Chauncie Parchment has a practice that indicates his love for the asanas . He is a devoted yogi with a lot of knowledge. Here are some inspirational words from this yogi.

How long have you been teaching?
I began teaching yoga as an appreciation for Yoga to the people. One of the requirements before you get certified as one of their hot yoga instructors is to teach 20 classes for free as an apprenticeship.

What motivated you to teach and what have you learned?
I've always wanted to live as freely as possible and be in control of my time and energy. Wiring a 9-5 job as a city worker or as an employee of a boutique in clothing ,street or health food store did not permit me a life where I can make my own choices. I didn't like the idea of renting my time for 10, 11 or $12 an hour. I knew that my time was priceless, and to me the work I was doing was empty. I needed to find a job where I can do what I love to do. I wanted to help heal other people while I continued to heal myself. Teaching has taught me that every single day I need to clear quiet observant and helpful.

How many days a week do you practice?
I practice every day and my practice changes from day to day. Some days I can't make it to class so I practice at home, this may consist of a full practice or just Tibetans, pranayama and a couple of Sun salutations.

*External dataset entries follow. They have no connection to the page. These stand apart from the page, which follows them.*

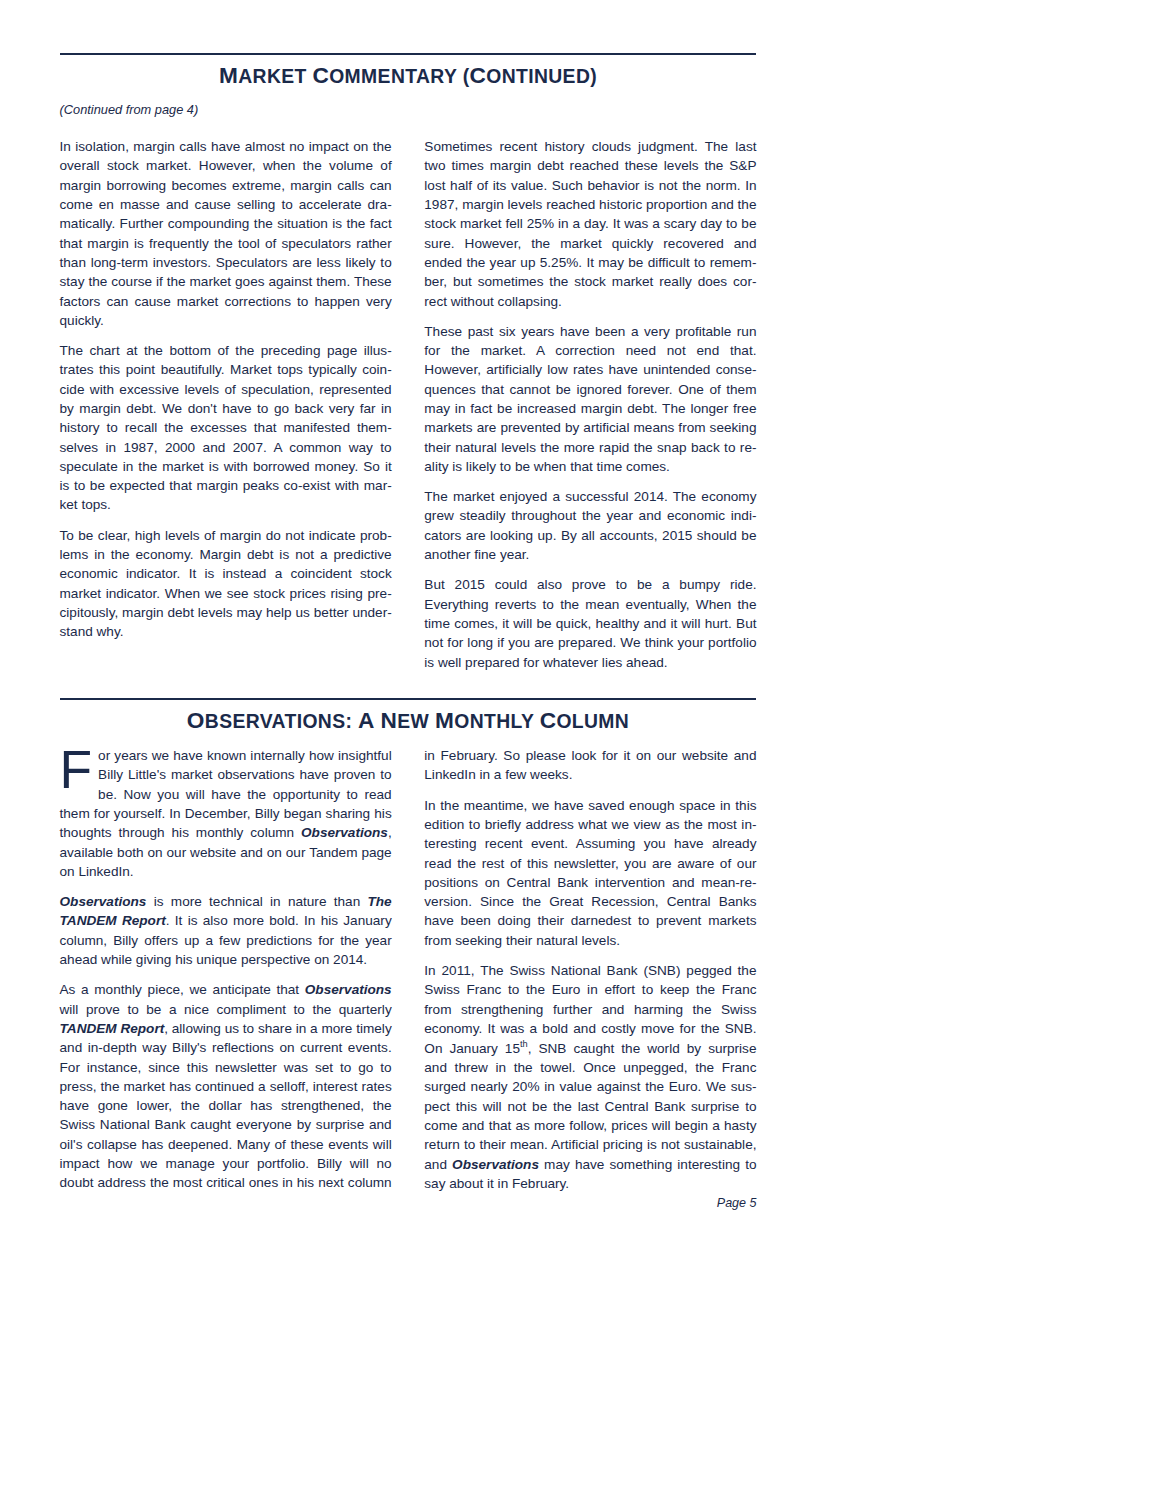MARKET COMMENTARY (CONTINUED)
(Continued from page 4)
In isolation, margin calls have almost no impact on the overall stock market. However, when the volume of margin borrowing becomes extreme, margin calls can come en masse and cause selling to accelerate dramatically. Further compounding the situation is the fact that margin is frequently the tool of speculators rather than long-term investors. Speculators are less likely to stay the course if the market goes against them. These factors can cause market corrections to happen very quickly.
The chart at the bottom of the preceding page illustrates this point beautifully. Market tops typically coincide with excessive levels of speculation, represented by margin debt. We don't have to go back very far in history to recall the excesses that manifested themselves in 1987, 2000 and 2007. A common way to speculate in the market is with borrowed money. So it is to be expected that margin peaks co-exist with market tops.
To be clear, high levels of margin do not indicate problems in the economy. Margin debt is not a predictive economic indicator. It is instead a coincident stock market indicator. When we see stock prices rising precipitously, margin debt levels may help us better understand why.
Sometimes recent history clouds judgment. The last two times margin debt reached these levels the S&P lost half of its value. Such behavior is not the norm. In 1987, margin levels reached historic proportion and the stock market fell 25% in a day. It was a scary day to be sure. However, the market quickly recovered and ended the year up 5.25%. It may be difficult to remember, but sometimes the stock market really does correct without collapsing.
These past six years have been a very profitable run for the market. A correction need not end that. However, artificially low rates have unintended consequences that cannot be ignored forever. One of them may in fact be increased margin debt. The longer free markets are prevented by artificial means from seeking their natural levels the more rapid the snap back to reality is likely to be when that time comes.
The market enjoyed a successful 2014. The economy grew steadily throughout the year and economic indicators are looking up. By all accounts, 2015 should be another fine year.
But 2015 could also prove to be a bumpy ride. Everything reverts to the mean eventually, When the time comes, it will be quick, healthy and it will hurt. But not for long if you are prepared. We think your portfolio is well prepared for whatever lies ahead.
OBSERVATIONS: A NEW MONTHLY COLUMN
For years we have known internally how insightful Billy Little's market observations have proven to be. Now you will have the opportunity to read them for yourself. In December, Billy began sharing his thoughts through his monthly column Observations, available both on our website and on our Tandem page on LinkedIn.
Observations is more technical in nature than The TANDEM Report. It is also more bold. In his January column, Billy offers up a few predictions for the year ahead while giving his unique perspective on 2014.
As a monthly piece, we anticipate that Observations will prove to be a nice compliment to the quarterly TANDEM Report, allowing us to share in a more timely and in-depth way Billy's reflections on current events. For instance, since this newsletter was set to go to press, the market has continued a selloff, interest rates have gone lower, the dollar has strengthened, the Swiss National Bank caught everyone by surprise and oil's collapse has deepened. Many of these events will impact how we manage your portfolio. Billy will no doubt address the most critical ones in his next column in February. So please look for it on our website and LinkedIn in a few weeks.
In the meantime, we have saved enough space in this edition to briefly address what we view as the most interesting recent event. Assuming you have already read the rest of this newsletter, you are aware of our positions on Central Bank intervention and mean-reversion. Since the Great Recession, Central Banks have been doing their darnedest to prevent markets from seeking their natural levels.
In 2011, The Swiss National Bank (SNB) pegged the Swiss Franc to the Euro in effort to keep the Franc from strengthening further and harming the Swiss economy. It was a bold and costly move for the SNB. On January 15th, SNB caught the world by surprise and threw in the towel. Once unpegged, the Franc surged nearly 20% in value against the Euro. We suspect this will not be the last Central Bank surprise to come and that as more follow, prices will begin a hasty return to their mean. Artificial pricing is not sustainable, and Observations may have something interesting to say about it in February.
Page 5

Who inspires yours practice?
My own belief and curiosity to reveal the secrets and benefits of the yoga practice. Along with the stories of ancient Masters who achieved phenomenal abilities through their yoga practice.

Why do you think it is necessary for you to practice?
I believe it is necessary for me to practice so that  I can remove the the physical, emotional and mental trauma that has caused energetic blockages inside of my body. I feel it is necessary for me to practice removing the conditioning that has been done from living on this earth. To help open my being to many realities that exist and reconnect to the ancient ways and lastly to maintain vitality and longevity.

What message are you trying to spread throughout teaching yoga?

To reconnect with your inner highest most powerful self, to reconnect with your brothers and sisters , to reconnect with your ancestors and to reconnect with the ancient ways of living.

Where are you currently teaching?
I currently teach at Lighthouse Yoga School, Yoga Tribe, Brooklyn Urban Asanas and Hot Spot yoga.

Have you been through anything significant in your life and how has yoga played a role in it? I've had a pretty rocky relationship with my mother and my father and other members in my family growing up we've never fully got along and it's always been a push and pull in ideas and values and I never felt like they accept me for the way I wanted to live. Yoga has given me the space to see the issues that I face within  myself and within my mother and my father so that I can catch these things while they're coming up in conversation and so that I can free myself from the fears and insecurities that are holding me hostage and preventing me from loving my own family and I love myself so I thank yoga for clearing me up mentally so that I am able to open up my heart and accept my mother my father and my family for who they are and how they are and have that loving strong family unit that is necessary for each individual on planet Earth.